Evaluation involves summing the contributions of each slide (one VectorizedEval per group) plus the pivot value. For k groups, each eval is approximately k times the cost of evaluating a single low-dimensional ChebyshevApproximation. The additive overhead is usually small compared with the build cost savings, but benchmark it if the partition has many groups or the model is used in a latency-sensitive path.

When to expect good accuracy: Functions that are additively separable or nearly so — where cross-group interactions are weak relative to within-group effects.

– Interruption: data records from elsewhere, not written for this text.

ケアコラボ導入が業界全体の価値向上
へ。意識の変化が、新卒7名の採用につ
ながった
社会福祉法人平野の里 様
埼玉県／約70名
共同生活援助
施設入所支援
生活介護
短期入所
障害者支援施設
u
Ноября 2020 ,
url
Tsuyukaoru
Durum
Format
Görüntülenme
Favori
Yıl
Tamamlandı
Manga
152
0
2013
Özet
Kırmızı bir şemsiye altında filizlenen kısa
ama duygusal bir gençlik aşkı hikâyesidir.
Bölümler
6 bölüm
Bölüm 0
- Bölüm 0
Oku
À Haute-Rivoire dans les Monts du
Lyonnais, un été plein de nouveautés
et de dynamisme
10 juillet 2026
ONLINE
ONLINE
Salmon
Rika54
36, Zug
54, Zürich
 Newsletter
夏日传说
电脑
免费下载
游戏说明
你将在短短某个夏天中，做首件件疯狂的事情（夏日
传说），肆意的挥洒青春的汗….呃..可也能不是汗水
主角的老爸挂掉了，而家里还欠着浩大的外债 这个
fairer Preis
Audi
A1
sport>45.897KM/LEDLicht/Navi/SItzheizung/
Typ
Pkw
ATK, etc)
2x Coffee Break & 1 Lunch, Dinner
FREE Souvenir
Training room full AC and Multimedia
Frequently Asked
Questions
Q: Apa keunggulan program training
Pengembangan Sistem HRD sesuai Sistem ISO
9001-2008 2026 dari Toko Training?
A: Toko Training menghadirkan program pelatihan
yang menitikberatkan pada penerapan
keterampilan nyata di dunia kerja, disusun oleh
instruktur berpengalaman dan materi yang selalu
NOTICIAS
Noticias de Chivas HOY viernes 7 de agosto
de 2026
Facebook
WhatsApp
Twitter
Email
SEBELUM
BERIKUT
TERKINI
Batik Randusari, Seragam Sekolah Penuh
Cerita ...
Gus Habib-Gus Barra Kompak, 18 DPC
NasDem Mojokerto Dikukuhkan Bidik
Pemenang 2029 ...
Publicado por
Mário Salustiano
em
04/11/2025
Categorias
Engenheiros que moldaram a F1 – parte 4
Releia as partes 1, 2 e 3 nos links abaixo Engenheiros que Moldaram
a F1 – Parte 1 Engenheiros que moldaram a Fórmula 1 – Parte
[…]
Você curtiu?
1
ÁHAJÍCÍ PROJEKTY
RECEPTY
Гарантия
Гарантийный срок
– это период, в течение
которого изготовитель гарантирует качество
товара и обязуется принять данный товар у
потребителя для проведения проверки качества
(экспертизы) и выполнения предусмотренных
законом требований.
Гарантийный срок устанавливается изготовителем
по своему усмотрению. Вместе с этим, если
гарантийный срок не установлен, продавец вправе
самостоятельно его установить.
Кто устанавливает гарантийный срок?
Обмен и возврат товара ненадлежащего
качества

The error estimate (ErrorEstimate()) reports the sum of per-slide interpolation diagnostics.

When to expect reduced accuracy: Functions with strong interactions between dimensions in different partition groups. The sliding technique cannot capture cross-group coupling beyond the pivot point, and its error estimate does not bound that decomposition error. Consider using ChebyshevApproximation (for moderate dimensions) or ChebyshevTT (for high dimensions with coupling).

ChebyshevTT Performance

ChebyshevTT uses TT-Cross to target about \(O(d \cdot n \cdot r^2)\) function evaluations for bounded-rank tensors instead of the full \(n^d\) grid. Evaluation contracts Chebyshev polynomial basis vectors against the TT coefficient cores with cost proportional to \(\sum_k r_{k-1} n_k r_k\) per point.

Build cost comparison (5D, 11 nodes per dim, bounded rank):

  • Full tensor (ChebyshevApproximation): 161,051 evaluations
  • TT-Cross: targets far fewer evaluations when the sampled tensor has low TT rank

The exact TT-Cross count depends on the function, seed, rank cap, sweep limit, internal random grid checks, and evaluation-cache reuse. Inspect TotalBuildEvals, TtRanks, and held-out error for the model you built.

Eval cost: For moderate ranks, TT evaluation is usually dominated by small rank-space contractions rather than dense BLAS calls. Benchmark latency on the target hardware when TT evaluation sits in a Monte Carlo or calibration loop.

Batch eval: EvalBatch vectorizes the contraction across all points and can reduce allocation and loop overhead compared with repeated Eval calls. The speedup depends on point count, node counts, and TT ranks.

When to use TT vs. Slider: If the function is nearly additively separable, ChebyshevSlider provides analytical derivatives and simpler error analysis. If cross-variable coupling is significant (e.g., \(S \cdot \sigma\) interactions in Black-Scholes), ChebyshevTT captures it through higher TT rank at the cost of finite-difference derivatives.

References

  1. Berrut, J.-P. & Trefethen, L. N. (2004). "Barycentric Lagrange Interpolation." SIAM Review 46(3):501-517.
  2. Trefethen, L. N. (2013). Approximation Theory and Approximation Practice. SIAM.
  3. Oseledets, I. V. (2011). "Tensor-Train Decomposition." SIAM Journal on Scientific Computing 33(5):2295--2317.